I’m old enough to remember when it was all about VCRs and quarter miles... 

:lol:


----------



## muzzer (Feb 13, 2011)

stonejedi said:


> I hear yah on that,but most car films that I like are generally not about cars...for example Ronin is one of my best films not just for the superb story line but it has one of the best car chases in a film.With the fast and furious franchise its just the spectacle and hype that surrounds them that is a must see on the big screen...a true blockbuster.SJ.


Ahhhh yes, Ronin, now that was a good film


----------



## LeeH (Jan 29, 2006)

The first one was great, the rest not so much. 
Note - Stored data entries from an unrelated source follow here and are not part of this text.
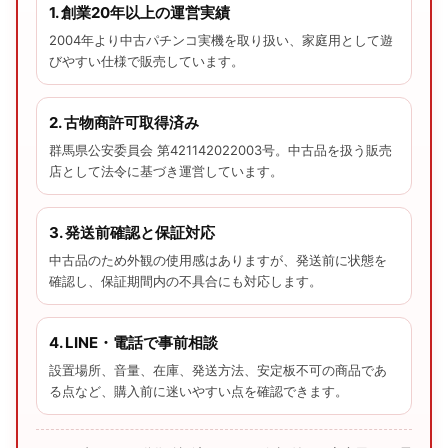
1. 創業20年以上の運営実績
2004年より中古パチンコ実機を取り扱い、家庭用として遊
びやすい仕様で販売しています。
2. 古物商許可取得済み
群馬県公安委員会 第421142022003号。中古品を扱う販売
店として法令に基づき運営しています。
3. 発送前確認と保証対応
中古品のため外観の使用感はありますが、発送前に状態を
確認し、保証期間内の不具合にも対応します。
4. LINE・電話で事前相談
設置場所、音量、在庫、発送方法、安定板不可の商品であ
る点など、購入前に迷いやすい点を確認できます。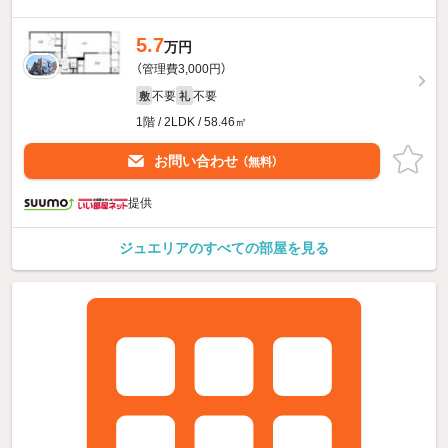
5.7
万円
（管理費3,000円）
不要
不要
敷
礼
1階 / 2LDK / 58.46㎡
お問い合わせ
（無料）
提供
ジュエリアのすべての部屋を見る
Sent from my iPhone using Tapatalk Pro


----------



## Serious Performance (Oct 26, 2005)

The Cueball said:


> Are they up in space yet? Or just bringing people back from the dead for vengeance?
> 
> 
> 
> ...


Ha! Don't joke


----------



## stonejedi (Feb 2, 2008)

The Cueball said:


> Are they up in space yet? Or just bringing people back from the dead for vengeance?
> 
> 
> 
> ...


You know what Cueball it's funny that you said that as even my wife commented that they are running out of things to do she said"They will be driving on the moon next":lol:...But the irony is I've grown to like the films because of exactly that...just to see what the next over the top thing that they will try in a F&F film.SJ.


----------



## Starbuck88 (Nov 12, 2013)

The Cueball said:


> Are they up in space yet? Or just bringing people back from the dead for vengeance?
> 
> 
> 
> ...


With the looks of it they've invented a brother for Vin who to my recollection they've never mentioned before and Han who would now be dead with the timeline foolery they pulled, is now miraculously alive. :lol:

Some may think I'm a heathen but I like The first movie and Tokyo Drift. As Car oriented movies, them 2 are most certainly racing car movies (and normal cars at that compared to ones being thrown out of planes, sling shotting off bridges etc).

That being said, I will watch it when it's released on media just so that I've 'seen it'


----------



## Max Inc (Apr 3, 2007)

Just like I wouldn't judge 007 for its realism, I kind of like the FF series with all its ridiculousness. Fast and loud action, shiny modded cars, cool chicks ... yeah bring it on!

I was an avid Need for Speed gamer when the franchise started so I really enjoyed it. Still brings back sweet memories from the simple and irresponsible life I was living back then


----------



## TonyHill (Jul 28, 2015)

I've seen all of them too. I think Tokyo Drift is probably my least favourite.
I read a while ago they were stopping at 10 films....I wonder if they'll carry on, especially if they're money spinners!!


----------